● Exercise: With the pictures removed, set down all of the entries below exactly.
##### Data for analysis
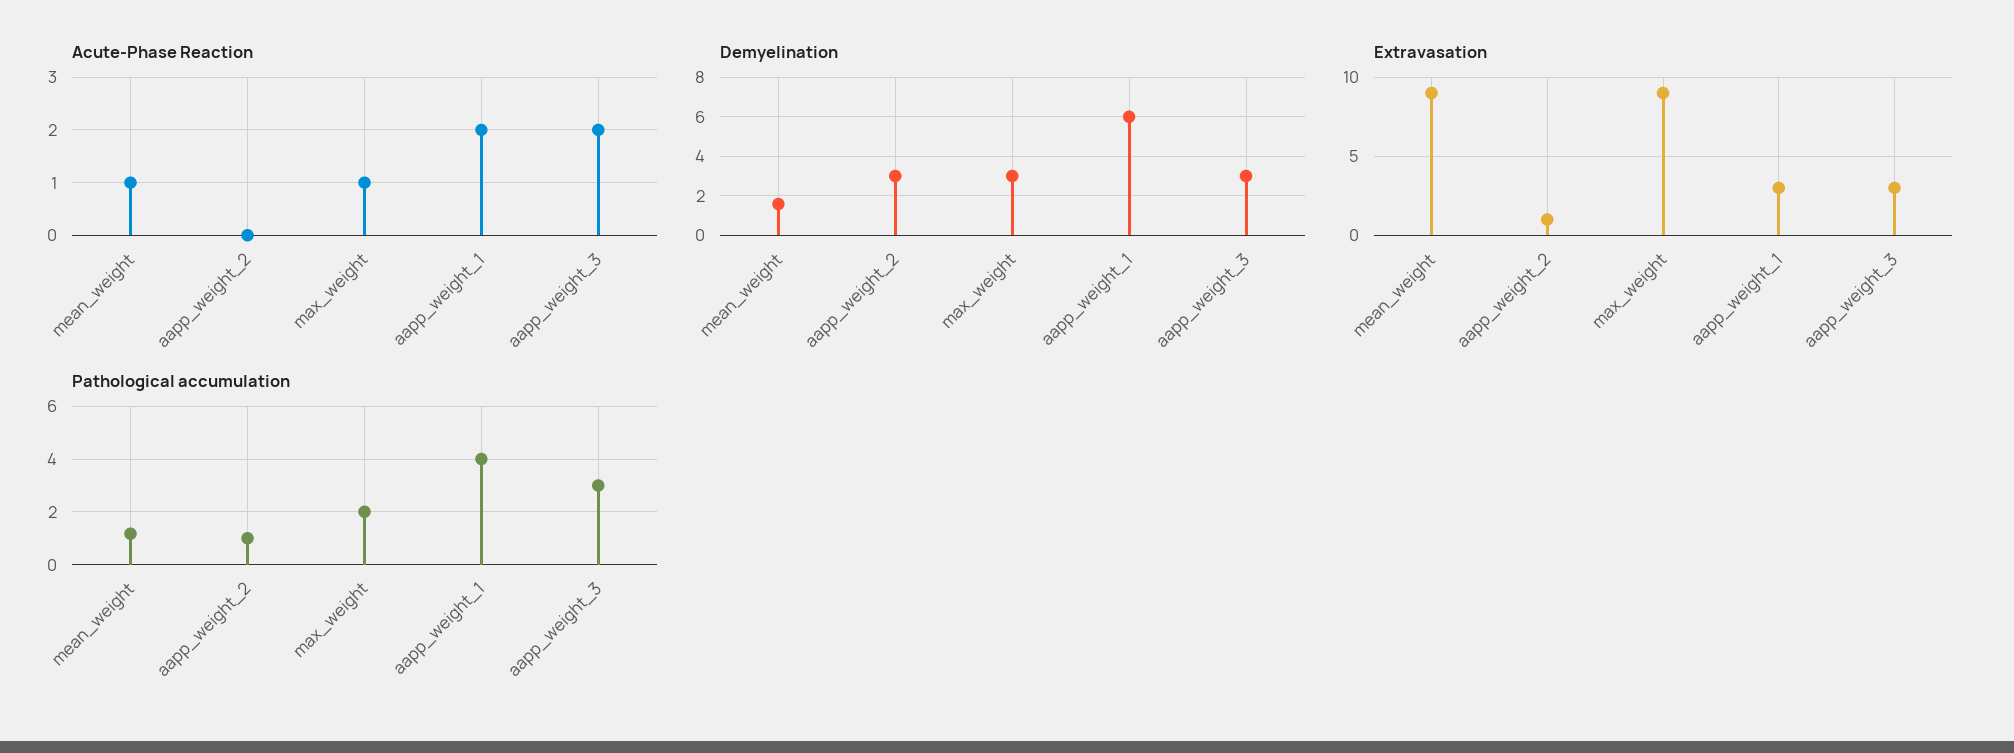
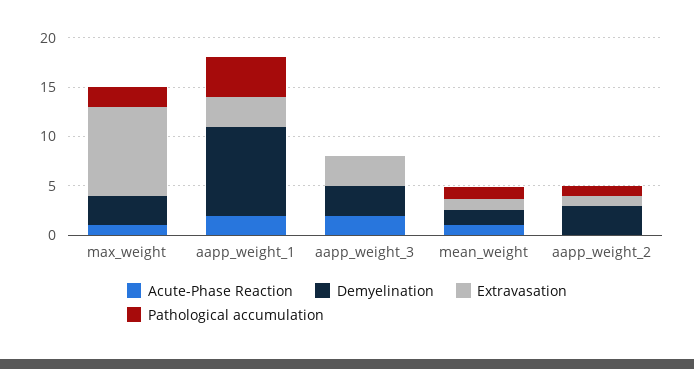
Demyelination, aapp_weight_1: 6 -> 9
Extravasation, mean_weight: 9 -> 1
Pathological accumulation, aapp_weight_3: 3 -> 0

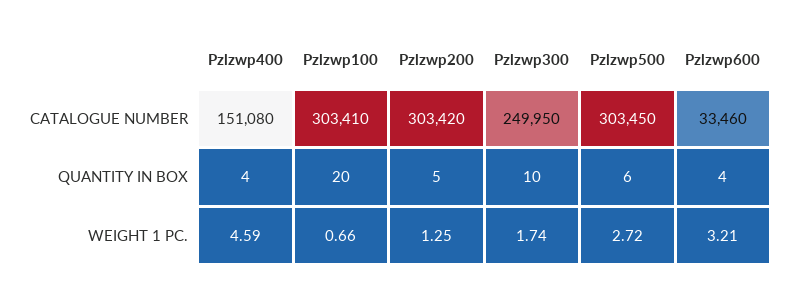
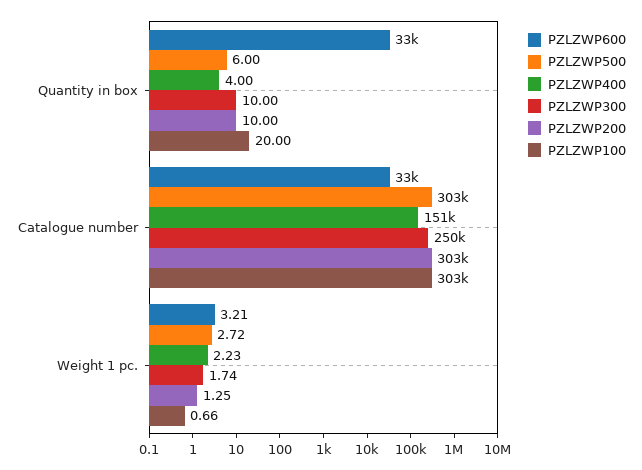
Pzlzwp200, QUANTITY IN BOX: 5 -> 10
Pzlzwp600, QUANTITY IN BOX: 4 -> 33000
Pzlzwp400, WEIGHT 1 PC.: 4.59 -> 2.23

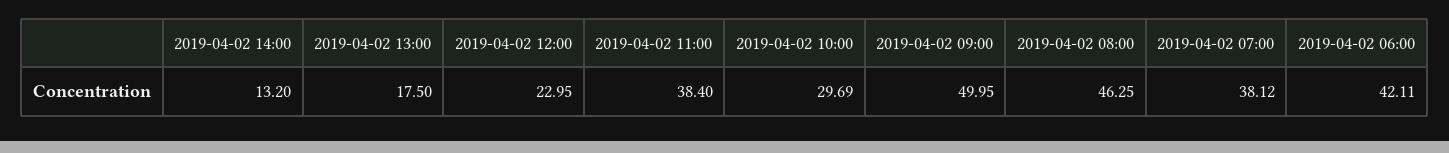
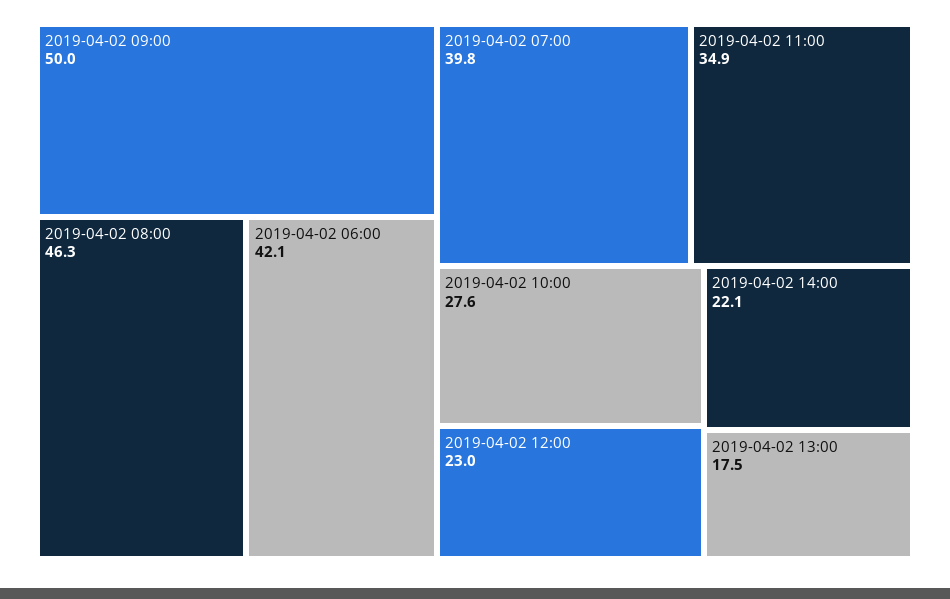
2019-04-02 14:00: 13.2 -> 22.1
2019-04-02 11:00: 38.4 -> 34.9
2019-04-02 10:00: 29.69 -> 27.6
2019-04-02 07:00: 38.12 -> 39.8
##########
● Result of this task:
Demyelination, aapp_weight_1: 6 -> 9
Extravasation, mean_weight: 9 -> 1
Pathological accumulation, aapp_weight_3: 3 -> 0

Pzlzwp200, QUANTITY IN BOX: 5 -> 10
Pzlzwp600, QUANTITY IN BOX: 4 -> 33000
Pzlzwp400, WEIGHT 1 PC.: 4.59 -> 2.23

2019-04-02 14:00: 13.2 -> 22.1
2019-04-02 11:00: 38.4 -> 34.9
2019-04-02 10:00: 29.69 -> 27.6
2019-04-02 07:00: 38.12 -> 39.8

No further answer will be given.